Le Fonds Monétaire International vient de publier un article dont le titre ne peut manquer d’attirer l’œil : The new Morality of Debt. Attention, il ne s’agit que de l’opinion d’une chercheuse d’Oxford, Nikita Aggarwal. Mais, bien entendu, il est facile d’imaginer que ses idées puissent être partagées au sein du FMI, comme en d’autres instances de régulation financière et qu’elles puissent trouver assez vite des prolongements réels. D’autant que ce que suggère l’article représente l’issue assez logique d’un débat qui a maintenant plus de dix ans.

Ce débat est assez simple. D’un côté, l’utilisation dans le cadre d’une décision d’octroi de crédit de données personnelles diverses – telles que celles apparaissant sur les réseaux sociaux ou tirées d’un pistage de l’utilisation des téléphones portables – sans qu’on le sache ou sans qu’on sache exactement lesquelles et donc à notre insu, est « moralement » (c’est le terme qu’utilise l’article) inacceptable. Cela représente une atteinte à la vie privée, ainsi qu’à l’identité et à la dignité personnelles.

D’un autre côté, cependant, cela peut renforcer la bancarisation de tous ceux qui n’accèdent pas facilement au crédit et notamment de certaines minorités, pour lesquelles la disponibilité de données peut amener, contre certains préjugés, à revoir les évaluations a priori négatives qu’elles subissent souvent. Et comme, automatisée, elle rend de plus les traitements moins onéreux, la « datafication » du crédit favorise finalement l’inclusion financière.

Donc, que faire ? Quelle question ! Réglementer bien sûr. Obliger les prêteurs à justifier rigoureusement l’utilisation qu’ils font des données à caractère personnel.

Si c’est le FMI qui le dit, les établissements financiers doivent peut-être prévoir ainsi l’arrivée prochaine de plusieurs nouveaux mètres-cubes de réglementation. Il leur faudra démontrer que leurs algorithmes ne discriminent personne, qu’ont été mises en place des procédures pour le vérifier, que les résultats de ces vérifications sont bien intégrés en amont pour l’élaboration des algorithmes, etc.
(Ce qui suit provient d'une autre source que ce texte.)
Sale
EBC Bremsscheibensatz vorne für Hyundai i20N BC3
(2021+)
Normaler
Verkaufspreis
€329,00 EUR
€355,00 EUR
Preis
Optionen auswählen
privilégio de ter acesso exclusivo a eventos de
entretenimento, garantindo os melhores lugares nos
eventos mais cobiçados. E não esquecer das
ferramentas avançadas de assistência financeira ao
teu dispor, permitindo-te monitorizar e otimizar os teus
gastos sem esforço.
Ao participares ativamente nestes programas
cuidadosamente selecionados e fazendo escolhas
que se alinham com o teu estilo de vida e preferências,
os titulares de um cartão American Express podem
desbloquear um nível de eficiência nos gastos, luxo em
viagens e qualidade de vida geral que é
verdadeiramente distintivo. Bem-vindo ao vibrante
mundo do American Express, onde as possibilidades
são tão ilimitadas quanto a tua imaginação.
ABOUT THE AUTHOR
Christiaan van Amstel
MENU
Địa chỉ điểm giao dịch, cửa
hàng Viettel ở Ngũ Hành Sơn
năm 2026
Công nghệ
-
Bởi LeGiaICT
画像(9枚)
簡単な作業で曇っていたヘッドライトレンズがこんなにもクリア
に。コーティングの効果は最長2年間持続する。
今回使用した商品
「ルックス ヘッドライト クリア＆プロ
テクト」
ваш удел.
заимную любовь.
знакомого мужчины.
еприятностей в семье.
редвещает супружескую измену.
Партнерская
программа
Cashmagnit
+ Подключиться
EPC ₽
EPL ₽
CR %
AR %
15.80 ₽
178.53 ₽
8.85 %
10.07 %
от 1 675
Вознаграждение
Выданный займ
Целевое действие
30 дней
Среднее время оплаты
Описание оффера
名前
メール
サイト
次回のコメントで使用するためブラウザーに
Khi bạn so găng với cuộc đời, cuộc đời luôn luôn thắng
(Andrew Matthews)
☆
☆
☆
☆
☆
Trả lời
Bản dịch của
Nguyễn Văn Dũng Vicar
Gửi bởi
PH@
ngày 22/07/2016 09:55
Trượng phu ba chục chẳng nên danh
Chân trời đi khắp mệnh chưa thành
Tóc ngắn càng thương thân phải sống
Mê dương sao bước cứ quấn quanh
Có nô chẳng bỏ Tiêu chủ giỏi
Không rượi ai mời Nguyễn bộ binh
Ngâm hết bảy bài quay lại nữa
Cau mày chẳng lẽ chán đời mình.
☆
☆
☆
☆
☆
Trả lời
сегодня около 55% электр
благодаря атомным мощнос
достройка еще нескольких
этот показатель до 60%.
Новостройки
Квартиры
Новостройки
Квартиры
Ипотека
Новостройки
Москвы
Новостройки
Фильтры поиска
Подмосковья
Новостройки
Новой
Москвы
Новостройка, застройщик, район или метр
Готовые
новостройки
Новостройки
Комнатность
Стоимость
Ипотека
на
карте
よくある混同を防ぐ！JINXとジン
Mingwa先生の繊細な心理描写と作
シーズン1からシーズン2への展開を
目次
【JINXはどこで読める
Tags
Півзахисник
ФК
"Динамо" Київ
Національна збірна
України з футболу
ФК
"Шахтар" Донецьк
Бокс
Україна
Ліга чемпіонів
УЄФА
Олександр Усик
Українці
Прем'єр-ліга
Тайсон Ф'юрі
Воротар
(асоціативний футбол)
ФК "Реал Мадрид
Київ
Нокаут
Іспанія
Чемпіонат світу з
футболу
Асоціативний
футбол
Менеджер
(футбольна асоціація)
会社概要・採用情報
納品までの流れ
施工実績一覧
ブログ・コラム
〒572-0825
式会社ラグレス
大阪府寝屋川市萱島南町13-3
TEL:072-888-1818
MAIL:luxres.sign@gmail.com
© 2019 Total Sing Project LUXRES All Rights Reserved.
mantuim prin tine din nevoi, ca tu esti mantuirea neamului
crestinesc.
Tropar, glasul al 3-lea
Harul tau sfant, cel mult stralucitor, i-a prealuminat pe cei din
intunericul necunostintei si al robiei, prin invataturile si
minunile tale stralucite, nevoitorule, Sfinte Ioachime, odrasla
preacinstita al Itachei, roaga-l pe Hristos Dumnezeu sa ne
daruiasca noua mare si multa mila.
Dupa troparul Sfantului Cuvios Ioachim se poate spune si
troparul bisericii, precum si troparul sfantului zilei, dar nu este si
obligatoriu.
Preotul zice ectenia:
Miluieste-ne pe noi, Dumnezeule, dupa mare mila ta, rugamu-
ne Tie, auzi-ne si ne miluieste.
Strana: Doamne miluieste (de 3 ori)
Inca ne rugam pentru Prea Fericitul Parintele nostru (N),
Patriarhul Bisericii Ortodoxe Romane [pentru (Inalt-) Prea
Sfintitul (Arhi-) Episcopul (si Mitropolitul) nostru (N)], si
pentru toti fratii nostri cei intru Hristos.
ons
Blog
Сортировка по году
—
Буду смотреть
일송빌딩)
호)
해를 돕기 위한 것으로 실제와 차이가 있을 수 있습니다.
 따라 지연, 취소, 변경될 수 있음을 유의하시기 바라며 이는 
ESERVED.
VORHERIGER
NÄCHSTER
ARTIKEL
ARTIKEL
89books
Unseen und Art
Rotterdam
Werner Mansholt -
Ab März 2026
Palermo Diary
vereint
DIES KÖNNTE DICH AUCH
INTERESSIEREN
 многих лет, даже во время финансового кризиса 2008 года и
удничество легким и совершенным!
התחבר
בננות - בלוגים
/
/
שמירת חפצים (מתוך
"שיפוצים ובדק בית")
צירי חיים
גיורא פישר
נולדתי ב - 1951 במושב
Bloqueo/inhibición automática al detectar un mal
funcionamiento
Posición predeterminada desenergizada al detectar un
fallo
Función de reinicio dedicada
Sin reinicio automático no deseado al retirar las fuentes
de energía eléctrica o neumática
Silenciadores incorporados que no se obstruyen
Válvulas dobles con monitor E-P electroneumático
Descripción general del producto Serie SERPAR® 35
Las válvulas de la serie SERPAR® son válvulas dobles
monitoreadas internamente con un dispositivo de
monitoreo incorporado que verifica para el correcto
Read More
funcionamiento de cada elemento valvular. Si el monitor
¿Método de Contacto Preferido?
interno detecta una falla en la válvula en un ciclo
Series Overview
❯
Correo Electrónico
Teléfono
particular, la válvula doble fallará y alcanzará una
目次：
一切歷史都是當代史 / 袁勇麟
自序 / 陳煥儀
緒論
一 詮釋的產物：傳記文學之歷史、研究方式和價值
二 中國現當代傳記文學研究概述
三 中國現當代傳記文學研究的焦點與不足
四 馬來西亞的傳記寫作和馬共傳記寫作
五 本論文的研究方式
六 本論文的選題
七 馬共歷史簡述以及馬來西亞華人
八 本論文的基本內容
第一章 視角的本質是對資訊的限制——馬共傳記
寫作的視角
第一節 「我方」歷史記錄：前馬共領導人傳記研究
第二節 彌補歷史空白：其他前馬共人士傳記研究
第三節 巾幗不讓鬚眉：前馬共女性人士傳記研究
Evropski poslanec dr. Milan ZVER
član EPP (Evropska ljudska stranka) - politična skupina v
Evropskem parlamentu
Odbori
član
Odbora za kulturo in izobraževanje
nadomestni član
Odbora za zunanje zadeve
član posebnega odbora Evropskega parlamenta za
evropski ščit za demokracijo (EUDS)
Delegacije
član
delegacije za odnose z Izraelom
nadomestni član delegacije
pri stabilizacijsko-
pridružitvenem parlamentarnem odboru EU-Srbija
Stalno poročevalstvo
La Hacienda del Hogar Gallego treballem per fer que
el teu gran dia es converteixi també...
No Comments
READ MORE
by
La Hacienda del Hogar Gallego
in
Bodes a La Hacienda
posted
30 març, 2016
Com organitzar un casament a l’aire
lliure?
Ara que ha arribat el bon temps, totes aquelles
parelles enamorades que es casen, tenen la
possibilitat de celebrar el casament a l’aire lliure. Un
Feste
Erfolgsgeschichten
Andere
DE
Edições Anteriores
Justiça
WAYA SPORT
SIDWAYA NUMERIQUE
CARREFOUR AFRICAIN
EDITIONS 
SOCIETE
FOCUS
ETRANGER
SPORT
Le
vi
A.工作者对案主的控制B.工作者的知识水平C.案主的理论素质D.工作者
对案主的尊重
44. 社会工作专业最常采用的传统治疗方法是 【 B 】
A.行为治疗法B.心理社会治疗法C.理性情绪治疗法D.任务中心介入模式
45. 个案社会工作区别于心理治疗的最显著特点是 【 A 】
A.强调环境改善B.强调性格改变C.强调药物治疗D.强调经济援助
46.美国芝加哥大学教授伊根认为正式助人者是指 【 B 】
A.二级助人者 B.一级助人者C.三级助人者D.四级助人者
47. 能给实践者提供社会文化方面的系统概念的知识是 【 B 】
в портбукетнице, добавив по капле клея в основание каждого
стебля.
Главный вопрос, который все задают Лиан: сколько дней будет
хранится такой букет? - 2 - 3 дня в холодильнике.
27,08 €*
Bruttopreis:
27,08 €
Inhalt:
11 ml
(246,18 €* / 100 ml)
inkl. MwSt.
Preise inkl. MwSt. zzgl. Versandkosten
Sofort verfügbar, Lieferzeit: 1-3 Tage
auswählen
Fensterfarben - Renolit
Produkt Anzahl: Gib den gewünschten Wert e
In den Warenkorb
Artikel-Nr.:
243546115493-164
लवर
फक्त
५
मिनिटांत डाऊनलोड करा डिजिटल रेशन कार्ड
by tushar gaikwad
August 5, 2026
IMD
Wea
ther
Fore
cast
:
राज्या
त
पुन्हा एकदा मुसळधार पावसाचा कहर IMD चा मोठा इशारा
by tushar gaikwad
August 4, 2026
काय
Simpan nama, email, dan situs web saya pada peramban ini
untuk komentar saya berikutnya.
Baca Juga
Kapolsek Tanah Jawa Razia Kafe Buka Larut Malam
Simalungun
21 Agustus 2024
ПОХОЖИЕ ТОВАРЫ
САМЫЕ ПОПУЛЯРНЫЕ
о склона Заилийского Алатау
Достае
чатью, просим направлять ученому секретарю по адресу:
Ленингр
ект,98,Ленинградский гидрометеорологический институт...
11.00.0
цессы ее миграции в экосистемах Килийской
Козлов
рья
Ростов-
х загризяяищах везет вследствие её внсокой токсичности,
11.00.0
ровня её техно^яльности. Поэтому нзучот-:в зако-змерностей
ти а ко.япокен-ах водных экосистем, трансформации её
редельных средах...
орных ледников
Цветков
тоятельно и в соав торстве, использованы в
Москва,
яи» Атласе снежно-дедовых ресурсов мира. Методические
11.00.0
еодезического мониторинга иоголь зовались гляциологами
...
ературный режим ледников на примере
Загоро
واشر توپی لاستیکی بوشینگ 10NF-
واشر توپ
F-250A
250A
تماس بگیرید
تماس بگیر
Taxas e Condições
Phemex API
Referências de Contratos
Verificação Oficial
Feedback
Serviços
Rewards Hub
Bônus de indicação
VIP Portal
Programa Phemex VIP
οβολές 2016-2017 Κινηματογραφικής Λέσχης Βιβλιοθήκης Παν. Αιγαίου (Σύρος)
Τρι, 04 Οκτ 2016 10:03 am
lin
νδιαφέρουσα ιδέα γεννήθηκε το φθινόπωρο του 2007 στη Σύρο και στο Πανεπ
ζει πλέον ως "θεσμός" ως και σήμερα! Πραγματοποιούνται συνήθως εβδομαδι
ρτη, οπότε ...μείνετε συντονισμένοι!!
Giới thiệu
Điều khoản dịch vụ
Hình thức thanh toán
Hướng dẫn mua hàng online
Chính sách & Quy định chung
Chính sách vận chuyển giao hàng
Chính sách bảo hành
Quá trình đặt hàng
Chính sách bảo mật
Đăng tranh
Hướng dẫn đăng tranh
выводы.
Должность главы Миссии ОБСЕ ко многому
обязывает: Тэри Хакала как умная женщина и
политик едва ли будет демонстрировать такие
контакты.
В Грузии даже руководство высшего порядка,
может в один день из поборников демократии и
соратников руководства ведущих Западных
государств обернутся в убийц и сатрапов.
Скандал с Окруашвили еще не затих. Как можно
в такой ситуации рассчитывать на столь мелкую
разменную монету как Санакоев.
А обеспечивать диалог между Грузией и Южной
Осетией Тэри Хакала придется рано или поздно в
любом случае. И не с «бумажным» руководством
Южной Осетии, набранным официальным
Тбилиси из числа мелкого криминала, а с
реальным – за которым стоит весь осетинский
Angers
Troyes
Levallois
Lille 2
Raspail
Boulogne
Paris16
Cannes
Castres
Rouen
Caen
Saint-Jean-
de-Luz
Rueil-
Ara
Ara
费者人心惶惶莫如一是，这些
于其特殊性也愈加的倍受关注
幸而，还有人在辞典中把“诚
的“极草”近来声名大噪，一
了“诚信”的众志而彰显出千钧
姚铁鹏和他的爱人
C’est que l’article entérine finalement la situation qu’il dénonce. Sous réserve de la mise en place de contrôles réglementaires, il n’envisage aucun moyen pour rompre une situation qu’il présente comme générale. L’article parait en effet admettre qu’un scoring totalement automatisé et fondé sur l’analyse de données personnelles peut suffire pour l’octroi de crédits. Pourtant de moins en moins d’acteurs pensent effectivement que ce puisse être le cas.

Le crédit obéit à une dialectique assez simple : plus on se fonde, pour estimer les capacités de remboursement, sur des critères stricts, plus on sélectionne des emprunteurs qui n’ont pas besoin de crédit ou qui n’ont aucun mal à l’obtenir aux meilleures conditions. Pour gagner sa vie, il faut donc baisser les critères, accepter des risques et là, très vite, les choses deviennent incertaines. Que le traitement algorithmique de données puisse changer radicalement ce constat a pu représenter une piste intéressante mais qui parait désormais insuffisante. En fait, l’octroi de plus en plus automatisé de crédit pourrait bien faire assister au grand retour des sociétés de recouvrement !

En regard, on peut sérieusement se demander sur quoi, sur quels principes et quels éléments, une réglementation concernant l’usage de données personnelles pourrait précisément se fonder, pour ne pas être factice face à des problématiques complexes. Il y aurait cependant une façon simple de procéder si le but, comme le suggère l’article, est d’éviter que des communautés ne soient discriminées. Il suffirait de vérifier qu’elles sont représentées à un certain niveau dans les portefeuilles de prêts. Ce qui reviendrait à introduire des quotas de crédit.